I will assume that "adjacent" includes diagonally adjacent.
The grid looks like this:

    * - * - * - *
    | 1 | 2 | 3 |
    * - * - * - *
    | 4 | 5 | 6 |
    * - * - * - *
    | 7 | 8 | 9 |
    * - * - * - *

If the boy is on square #1, he can jump to squares #2, 4, or 5
. . with probability \(\displaystyle \frac{1}{3}\) each.

If he is on square #2, he can jump to squares #1, 3, 4, 5, 6
. . with probability \(\displaystyle \frac{1}{5}\) each.

If he is on square #5, he can jump to squares #1, 2, 3, 4, 6, 7, 8, 9
. . with probability \(\displaystyle \frac{1}{8}\) each.


We will have a 9-by-9 transition matrix.

\(\displaystyle \L A\;=\;\begin{pmatrix}0 \,&\, \frac{1}{3} \,&\, 0 \,&\, \frac{1}{3} \,&\, \frac{1}{3} \,&\, 0 \,&\, 0 \,&\, 0 \,&\, 0 \\
\frac{1}{5} & 0 & \frac{1}{5} & \frac{1}{5} & \frac{1}{5} & \frac{1}{5} & 0 & 0 & 0 \\
0 & \frac{1}{3} & 0 & 0 & \frac{1}{3} & \frac{1}{3} & 0 & 0 & 0 \\

\frac{1}{5} & \frac{1}{5} & 0 & 0 & \frac{1}{5} & 0 & \frac{1}{5} & \frac{1}{5} & 0 \\
\frac{1}{8} & \frac{1}{8} & \frac{1}{8} & \frac{1}{8} & 0 & \frac{1}{8} & \frac{1}{8} & \frac{1}{8} & \frac{1}{8} \\
0 & \frac{1}{5} & \frac{1}{5} & 0 & \frac{1}{5} & 0 & 0 & \frac{1}{5} & \frac{1}{5} \\

0 & 0 & 0 & \frac{1}{3} & \frac{1}{3} & 0 & 0 & \frac{1}{3} & 0 \\
0 & 0 & 0 & \frac{1}{5} & \frac{1}{5} & \frac{1}{5} & \frac{1}{5} & 0 & \frac{1}{5} \\
0 & 0 & 0 & 0 & \frac{1}{3} & \frac{1}{3} & 0 & \frac{1}{3} & 0
\end{pmatrix}\)

2) If the child starts off in the upper right hand square,
what is the probability that he will end up in the center square three seconds later?

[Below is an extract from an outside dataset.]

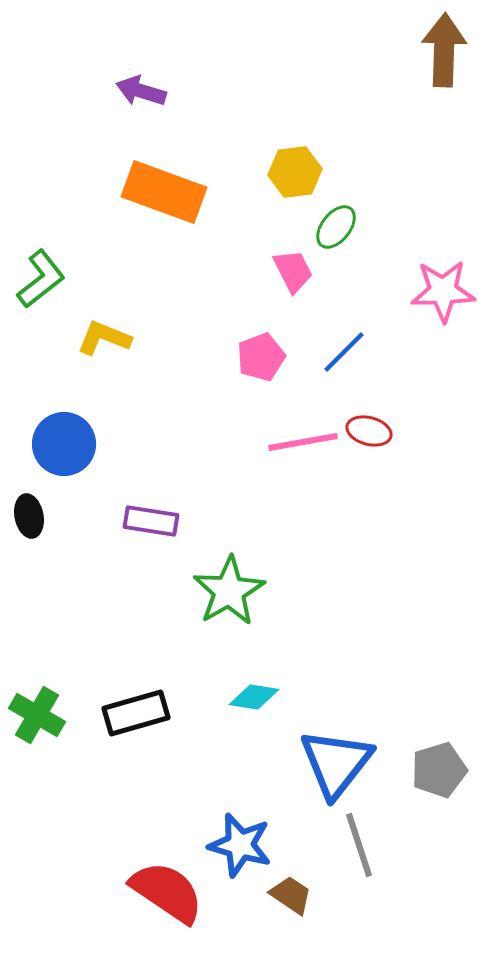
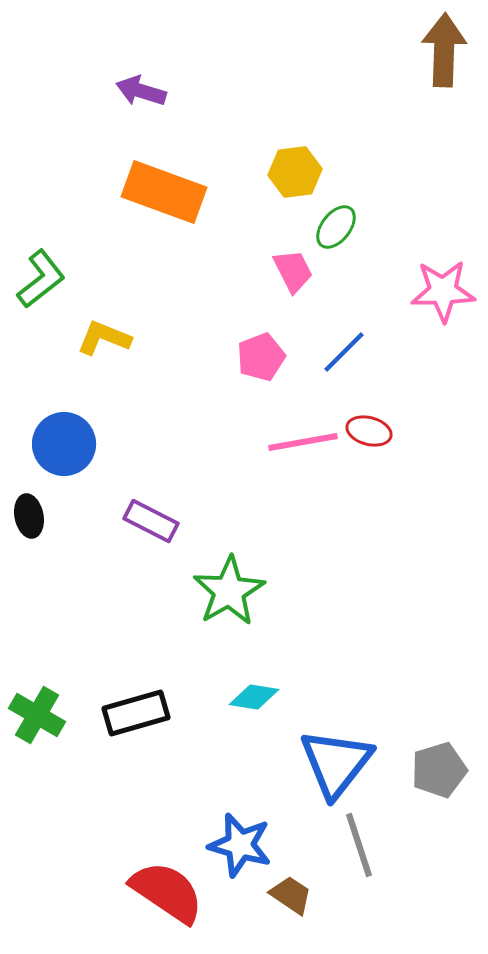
purple rectangle: rotated 18 degrees clockwise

Calculate \(\displaystyle A^3\).

Then look at the entry at \(\displaystyle a_{35}\) (third row, fifth column).

 

[buckaroobill]

Re: Problem

thank you so much!

i get it now!

 

[buckaroobill]

Re: Problem

Eh sorry, one more question. How is the steady state vector for the transition matrix found?